"""
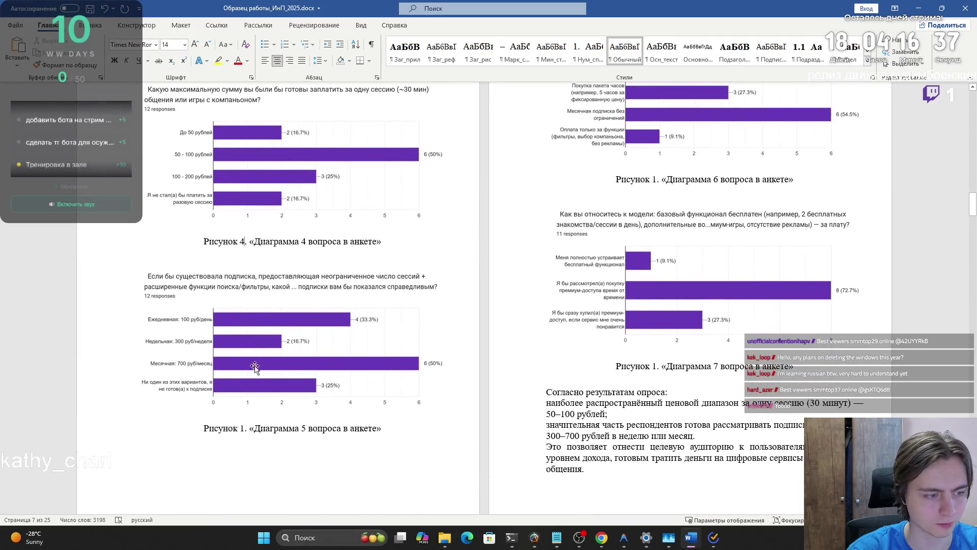
{"action": "double_click", "coordinate": [242, 427]}
{"action": "type", "text": "5"}
- Renumber the next captions as figures 6, 7 and 8
{"action": "double_click", "coordinate": [654, 179]}
{"action": "type", "text": "6"}
{"action": "double_click", "coordinate": [656, 365]}
{"action": "type", "text": "7"}
{"action": "scroll", "coordinate": [265, 353], "scroll_direction": "down", "scroll_amount": 9}
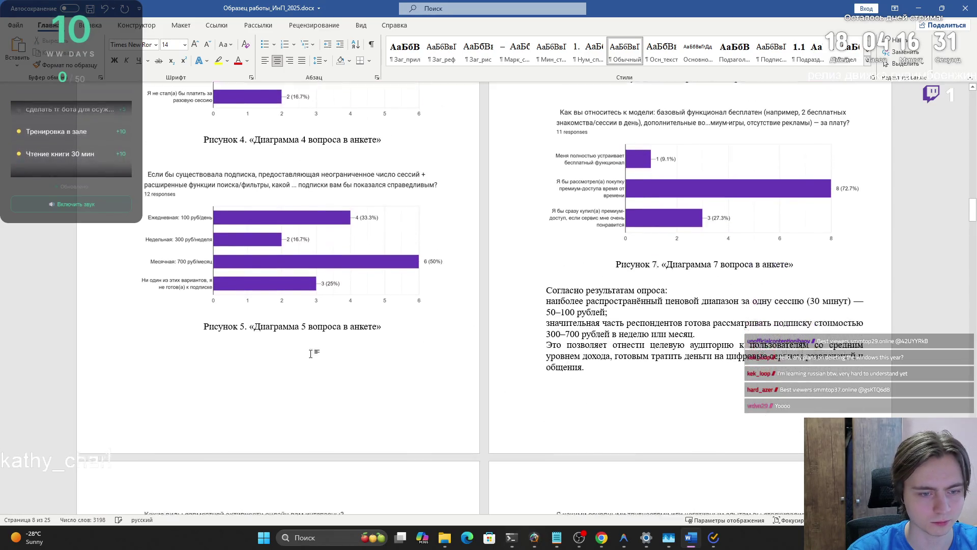
{"action": "type", "text": "8"}
{"action": "key", "text": "ctrl+z"}
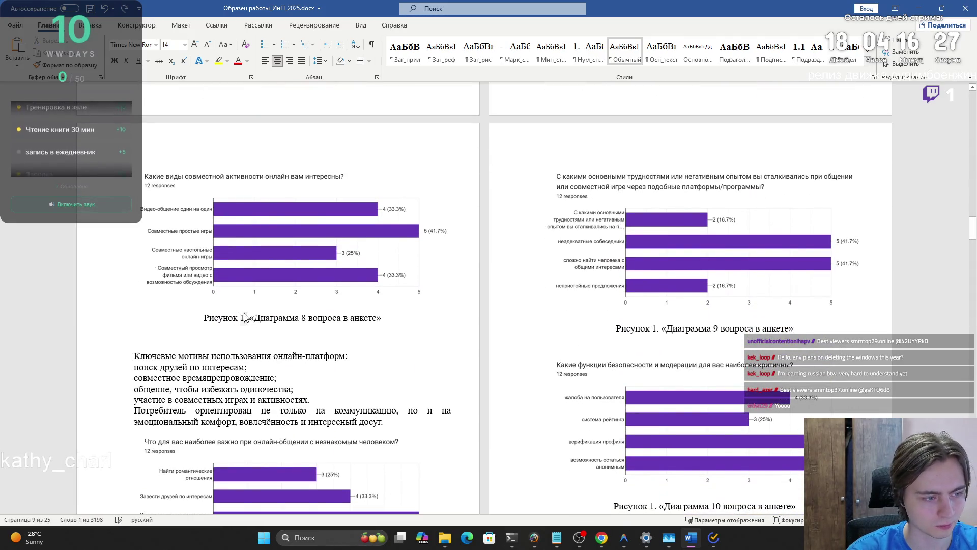
{"action": "type", "text": "8"}
- Set the next caption to Рисунок 9 with Диаграмма 9
{"action": "scroll", "coordinate": [674, 260], "scroll_direction": "down", "scroll_amount": 3}
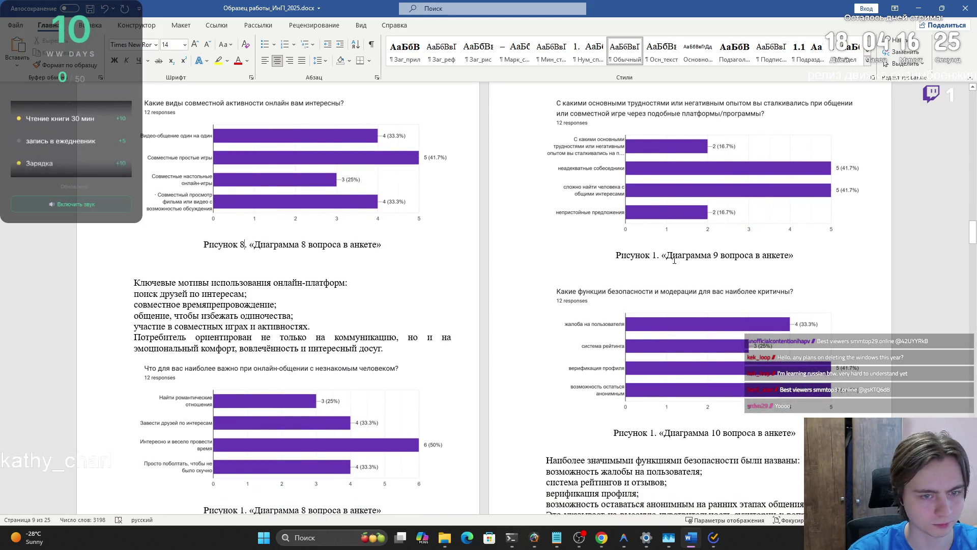
{"action": "scroll", "coordinate": [656, 255], "scroll_direction": "down", "scroll_amount": 4}
{"action": "double_click", "coordinate": [243, 412]}
{"action": "type", "text": "9"}
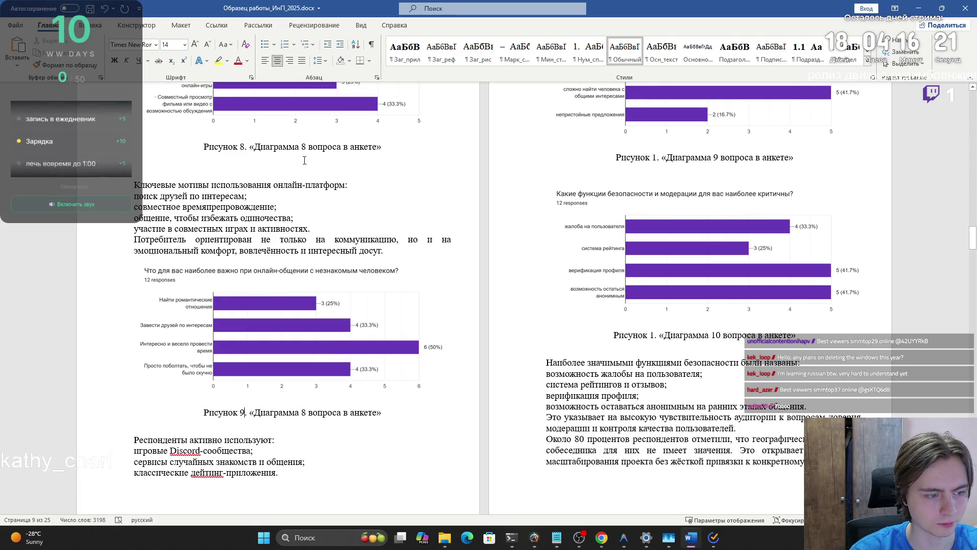
{"action": "scroll", "coordinate": [669, 216], "scroll_direction": "up", "scroll_amount": 20}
"""
**EXERCISE BRIEF:** Output everything in the records above word for word, but not the pictures.

**SOLUTION FOR THIS TASK:**
{"action": "double_click", "coordinate": [242, 427]}
{"action": "type", "text": "5"}
- Renumber the next captions as figures 6, 7 and 8
{"action": "double_click", "coordinate": [654, 179]}
{"action": "type", "text": "6"}
{"action": "double_click", "coordinate": [656, 365]}
{"action": "type", "text": "7"}
{"action": "scroll", "coordinate": [265, 353], "scroll_direction": "down", "scroll_amount": 9}
{"action": "type", "text": "8"}
{"action": "key", "text": "ctrl+z"}
{"action": "type", "text": "8"}
- Set the next caption to Рисунок 9 with Диаграмма 9
{"action": "scroll", "coordinate": [674, 260], "scroll_direction": "down", "scroll_amount": 3}
{"action": "scroll", "coordinate": [656, 255], "scroll_direction": "down", "scroll_amount": 4}
{"action": "double_click", "coordinate": [243, 412]}
{"action": "type", "text": "9"}
{"action": "scroll", "coordinate": [669, 216], "scroll_direction": "up", "scroll_amount": 20}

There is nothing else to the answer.